Kryten: No, sir, but I’m hoping to acquire one from this escapade.

Red Dwarf – Psirens
(Personally, i think that last one sums up Quants, and economists generally.) 😉 😛

Ehhh… What the heck… one for the road! 😛

Holly: I know what I did wrong last time. It’s a mistake any deranged, half-witted computer could have made.
Red Dwarf – DNA

😆

5 Bryan { 03.07.10 at 10:34 pm }

Before Wall Street decided quants were cool, NSA was one of their major employers. It should have been a huge warning sign that one of the things these guys were absolutely essential for was hiding things, i.e. encryption. Why they would dream that these people, who were intellectually gifted in making things obtuse, were going to develop a product that anyone, beyond the individual who wrote it, would understand, defies reason. Add to that the reality that theoretical mathematicians don’t usually take the “easy courses”, like macro economics or accounting, means that whatever they come up with will be created with none of the foundation principles of the real world markets in mind.

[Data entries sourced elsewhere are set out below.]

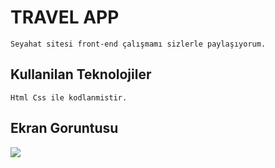 <h1>TRAVEL APP</h1>

    Seyahat sitesi front-end çalışmamı sizlerle paylaşıyorum.


<h2>Kullanilan Teknolojiler</h2>

    Html Css ile kodlanmistir.


<h2>Ekran Goruntusu</h2>

![](ekrankaydı.gif)
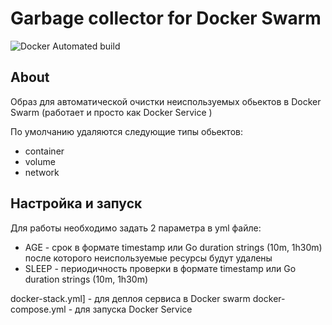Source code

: # Garbage collector for Docker Swarm

![Docker Automated build](https://img.shields.io/docker/automated/pdacity/docker_gc) 


## About 

Образ для автоматической очистки неиспользуемых обьектов в Docker Swarm (работает и просто как Docker Service )

По умолчанию удаляются следующие типы обьектов:
- container
- volume
- network

## Настройка и запуск

Для работы необходимо задать 2 параметра в yml файле:
* AGE - срок в формате timestamp или Go duration strings (10m, 1h30m) после которого неиспользуемые ресурсы будут удалены
* SLEEP - периодичность проверки в формате timestamp или Go duration strings (10m, 1h30m)

docker-stack.yml] - для деплоя сервиса в  Docker swarm
docker-compose.yml - для запуска Docker Service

These guys are dealing with fractional penny price moves that become huge chunks of money because of the speed at which they take place, and the number of items changing hands. It is a great way to make a lot of money when things are going up, but it works exactly the same way on the down side, and I don’t think any of these clowns programmed for a reversal of fortune. They knew how to sell short, but they didn’t have anything in place to deal with a total meltdown, especially when trading gets halted.

The worst thing any of the people in charge had seen was the collapse of the tech bubble. They had no concept of how bad things could become, or the fact that all of the safety devices, regulations, had been taken off the machinery.

They couldn’t find the problem because they obscured all of the potential ways to identify the problem and there is no way to quantify panic. They were gambling, and didn’t understand that basic fact.

I loved the bit about nobody knew how Muller made money – nobody knew how Bernie Madoff made money, until they discovered that he didn’t. They are all variations on the Ponzi scheme. If you don’t make an actual product, you are dealing with nothing but promises. The stock markets are casinos, not centers of investment.

6 Steve Bates { 03.08.10 at 2:08 pm }

Shall I write a song analogous to the one about swallows returning to Capistrano? Naaaah…
.-= last blog ..Status Update =-.

7 Bryan { 03.08.10 at 10:15 pm }

The turkeys flock to Tallahassee? “Follow the money” has multiple meanings in politics. The Florida lege will do anything people with money tell them to do based on the belief that people with money are smarter than they are, not realizing that almost everyone on the planet is smarter than they are until they enter a voting booth.